▶ [Exercise requirements] Write out the entries exactly. None of the pictures should appear in the copy.

▶ [Provided data]
★ ★ ★
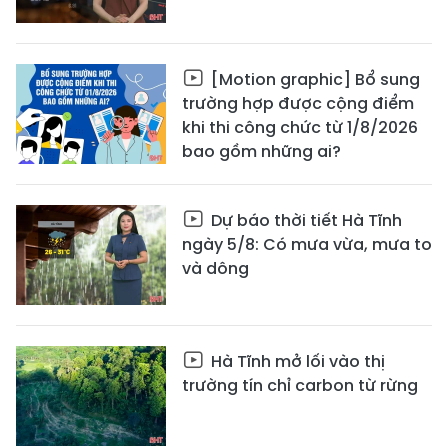
[Motion graphic] Bổ sung
trường hợp được cộng điểm
khi thi công chức từ 1/8/2026
bao gồm những ai?
Dự báo thời tiết Hà Tĩnh
ngày 5/8: Có mưa vừa, mưa to
và dông
Hà Tĩnh mở lối vào thị
trường tín chỉ carbon từ rừng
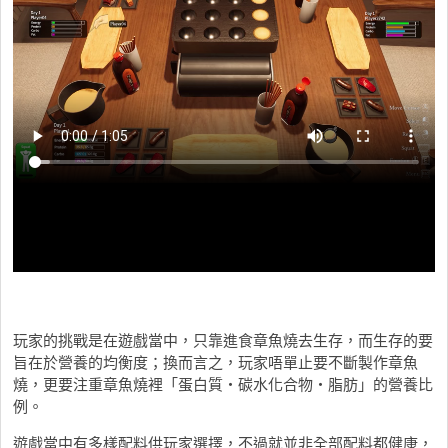
玩家的挑戰是在遊戲當中，只靠進食章魚燒去生存，而生存的要
旨在於營養的均衡度；換而言之，玩家唔單止要不斷製作章魚
燒，更要注重章魚燒裡「蛋白質・碳水化合物・脂肪」的營養比
例。
遊戲當中有多樣配料供玩家選擇，不過就並非全部配料都健康，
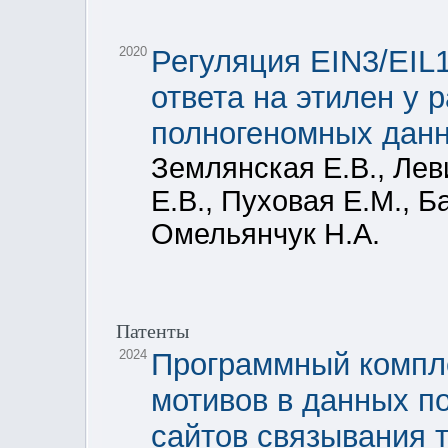
2020
Регуляция EIN3/EIL
ответа на этилен у 
полногеномных дан
Землянская Е.В., Леви
Е.В., Пуховая Е.М., Б
Омельянчук Н.А.
Патенты
2024
Программный компле
мотивов в данных п
сайтов связывания 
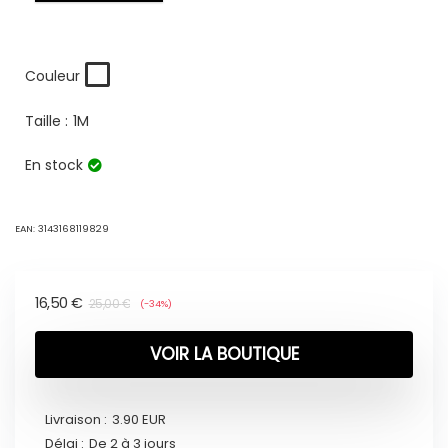
Couleur
Taille :
1M
En stock
EAN:
3143168119829
16,50
€
25,00
€
(-34%)
VOIR LA BOUTIQUE
Livraison :
3.90 EUR
Délai :
De 2 à 3 jours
★ ★ ★
▶ [Solved exercise]
[Motion graphic] Bổ sung
trường hợp được cộng điểm
khi thi công chức từ 1/8/2026
bao gồm những ai?
Dự báo thời tiết Hà Tĩnh
ngày 5/8: Có mưa vừa, mưa to
và dông
Hà Tĩnh mở lối vào thị
trường tín chỉ carbon từ rừng
玩家的挑戰是在遊戲當中，只靠進食章魚燒去生存，而生存的要
旨在於營養的均衡度；換而言之，玩家唔單止要不斷製作章魚
燒，更要注重章魚燒裡「蛋白質・碳水化合物・脂肪」的營養比
例。
遊戲當中有多樣配料供玩家選擇，不過就並非全部配料都健康，
2020
Регуляция EIN3/EIL
ответа на этилен у 
полногеномных дан
Землянская Е.В., Леви
Е.В., Пуховая Е.М., Б
Омельянчук Н.А.
Патенты
2024
Программный компле
мотивов в данных п
сайтов связывания 
Couleur
Taille :
1M
En stock
EAN:
3143168119829
16,50
€
25,00
€
(-34%)
VOIR LA BOUTIQUE
Livraison :
3.90 EUR
Délai :
De 2 à 3 jours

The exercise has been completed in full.